Design a
Feed System
Twitter, Facebook, Instagram. The core feature is the "News Feed". How do you generate a personalized timeline for a user with 5,000 friends instantly?
Requirements
Functional
- 1. User can post a tweet.
- 2. User can see a timeline of tweets from people they follow.
- 3. Timeline is sorted by time (reverse chronological) or relevance.
- 4. Support media (images/videos).
Non-Functional
- 1. Extreme Read Load: Users read feeds much more than they post.
- 2. Low Latency: Feed generation must be under 200ms.
- 3. Eventual Consistency: It's okay if a tweet takes a few seconds to appear.
Pull Model (Fan-out on Read)
Simple but Slow
We don't pre-calculate anything. When User A requests their feed, we build it on the fly.
WHERE user_id IN (SELECT followee_id FROM follows WHERE follower_id = A)
ORDER BY created_at DESC
LIMIT 20;
- Simple architecture.
- Real-time updates (instant visibility).
- Space efficient (no duplicate data).
- N+1 Problem: If I follow 5,000 people, the DB query is massive.
- High latency for the user viewing the feed.
Push Model (Fan-out on Write)
Fast Reads, Heavy Writes
Each user has a pre-computed "Feed List" in memory (Redis). When I tweet, the system pushes that tweet ID to all my followers' lists.

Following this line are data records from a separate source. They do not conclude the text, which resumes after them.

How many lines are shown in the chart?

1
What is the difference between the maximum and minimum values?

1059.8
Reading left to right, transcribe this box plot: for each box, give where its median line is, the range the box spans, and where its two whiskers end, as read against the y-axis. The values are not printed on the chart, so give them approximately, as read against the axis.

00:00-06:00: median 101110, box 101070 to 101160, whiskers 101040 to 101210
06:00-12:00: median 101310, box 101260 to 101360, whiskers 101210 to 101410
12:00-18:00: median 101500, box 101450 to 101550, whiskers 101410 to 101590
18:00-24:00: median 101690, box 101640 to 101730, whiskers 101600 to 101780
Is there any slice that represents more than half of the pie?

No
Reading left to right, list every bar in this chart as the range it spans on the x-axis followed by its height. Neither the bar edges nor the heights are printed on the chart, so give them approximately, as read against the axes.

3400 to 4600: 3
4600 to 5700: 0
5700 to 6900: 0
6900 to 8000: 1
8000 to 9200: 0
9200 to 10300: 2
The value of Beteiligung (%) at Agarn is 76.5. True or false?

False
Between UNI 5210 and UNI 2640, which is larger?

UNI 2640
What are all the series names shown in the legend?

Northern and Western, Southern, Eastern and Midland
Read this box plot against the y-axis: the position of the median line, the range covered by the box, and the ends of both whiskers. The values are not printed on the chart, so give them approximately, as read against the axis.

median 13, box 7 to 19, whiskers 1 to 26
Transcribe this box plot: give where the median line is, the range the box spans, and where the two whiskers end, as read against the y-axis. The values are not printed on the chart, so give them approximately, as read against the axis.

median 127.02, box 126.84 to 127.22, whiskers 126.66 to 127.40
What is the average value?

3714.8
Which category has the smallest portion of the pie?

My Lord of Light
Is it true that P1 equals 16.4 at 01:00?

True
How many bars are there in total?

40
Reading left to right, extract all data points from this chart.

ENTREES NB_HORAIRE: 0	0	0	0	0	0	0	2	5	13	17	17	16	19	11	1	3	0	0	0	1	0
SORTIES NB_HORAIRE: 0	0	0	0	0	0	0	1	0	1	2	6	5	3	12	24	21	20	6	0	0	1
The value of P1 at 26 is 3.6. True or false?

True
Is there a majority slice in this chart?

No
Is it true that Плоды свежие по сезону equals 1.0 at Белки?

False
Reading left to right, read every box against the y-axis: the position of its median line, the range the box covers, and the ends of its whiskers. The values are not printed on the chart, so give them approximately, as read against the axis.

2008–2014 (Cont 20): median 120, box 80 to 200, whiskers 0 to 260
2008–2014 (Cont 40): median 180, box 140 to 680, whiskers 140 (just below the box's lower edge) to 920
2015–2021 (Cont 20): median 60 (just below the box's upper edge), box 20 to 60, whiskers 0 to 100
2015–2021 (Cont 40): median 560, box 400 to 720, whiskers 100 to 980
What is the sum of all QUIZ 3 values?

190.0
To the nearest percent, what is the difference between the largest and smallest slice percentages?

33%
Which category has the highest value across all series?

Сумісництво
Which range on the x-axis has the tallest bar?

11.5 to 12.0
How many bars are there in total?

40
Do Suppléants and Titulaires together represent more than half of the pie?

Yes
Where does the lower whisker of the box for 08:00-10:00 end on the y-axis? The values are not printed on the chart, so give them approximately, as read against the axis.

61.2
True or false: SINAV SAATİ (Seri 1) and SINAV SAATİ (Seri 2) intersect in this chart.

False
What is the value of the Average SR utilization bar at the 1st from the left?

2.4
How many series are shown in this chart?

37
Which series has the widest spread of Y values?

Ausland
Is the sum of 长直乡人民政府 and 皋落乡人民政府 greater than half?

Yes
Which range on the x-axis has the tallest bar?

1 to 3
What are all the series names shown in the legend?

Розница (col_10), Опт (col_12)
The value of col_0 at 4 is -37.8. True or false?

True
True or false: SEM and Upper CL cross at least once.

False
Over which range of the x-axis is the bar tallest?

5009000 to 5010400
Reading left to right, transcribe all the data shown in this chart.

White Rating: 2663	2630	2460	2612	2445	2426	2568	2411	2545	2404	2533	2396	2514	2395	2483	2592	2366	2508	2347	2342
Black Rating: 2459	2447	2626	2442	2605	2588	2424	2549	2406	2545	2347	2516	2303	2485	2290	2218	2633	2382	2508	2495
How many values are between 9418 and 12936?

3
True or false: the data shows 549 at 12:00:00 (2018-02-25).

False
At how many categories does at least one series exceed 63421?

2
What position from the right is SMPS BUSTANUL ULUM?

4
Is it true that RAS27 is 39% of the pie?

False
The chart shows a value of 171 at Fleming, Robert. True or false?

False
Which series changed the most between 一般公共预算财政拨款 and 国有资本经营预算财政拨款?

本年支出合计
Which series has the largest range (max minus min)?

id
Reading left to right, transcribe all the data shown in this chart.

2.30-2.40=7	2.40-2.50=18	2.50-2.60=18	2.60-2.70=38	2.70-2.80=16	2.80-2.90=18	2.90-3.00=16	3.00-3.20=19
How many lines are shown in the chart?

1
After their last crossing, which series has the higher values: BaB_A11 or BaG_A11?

If Justin Bieber has 100M followers, a single tweet triggers 100M writes to Redis. This causes massive lag.
Hybrid Model (The Solution)
Best of Both Worlds
We treat normal users and celebrities differently.
For Normal Users
Use Push Model.
When I (300 followers) tweet, push to all 300 feeds. Fast and efficient.
For Celebrities
Use Pull Model.
When Bieber tweets, do nothing. When a user loads their feed, we Merge their pre-computed feed with tweets from celebrities they follow (fetched at read time).
Caching Strategies
Redis List. Stores just Tweet IDs [101, 99, 85]. Not the content.
Redis Hash. Stores content (text, media_url). Key: tweet_id.
Stores user profile (name, avatar). Key: user_id.
Hydration: When reading feed, fetch IDs from Feed Cache, then fetch content from Tweet/User Cache in parallel (multiget).